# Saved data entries

----------

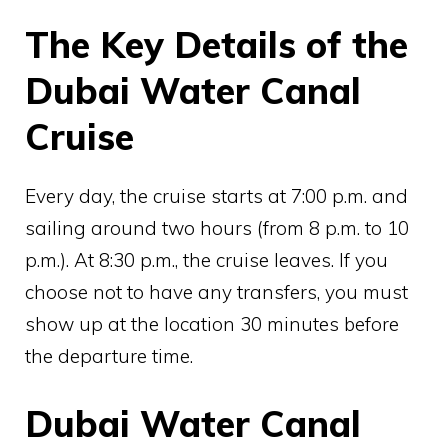
The Key Details of the
Dubai Water Canal
Cruise
Every day, the cruise starts at 7:00 p.m. and
sailing around two hours (from 8 p.m. to 10
p.m.). At 8:30 p.m., the cruise leaves. If you
choose not to have any transfers, you must
show up at the location 30 minutes before
the departure time.
Dubai Water Canal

----------

# Instructions for the task
Exactly and only the lines from the line containing "Every day, the cruise starts at 7:00 p.m. and" through the final line of the records above must be returned.

# Written solution
Every day, the cruise starts at 7:00 p.m. and
sailing around two hours (from 8 p.m. to 10
p.m.). At 8:30 p.m., the cruise leaves. If you
choose not to have any transfers, you must
show up at the location 30 minutes before
the departure time.
Dubai Water Canal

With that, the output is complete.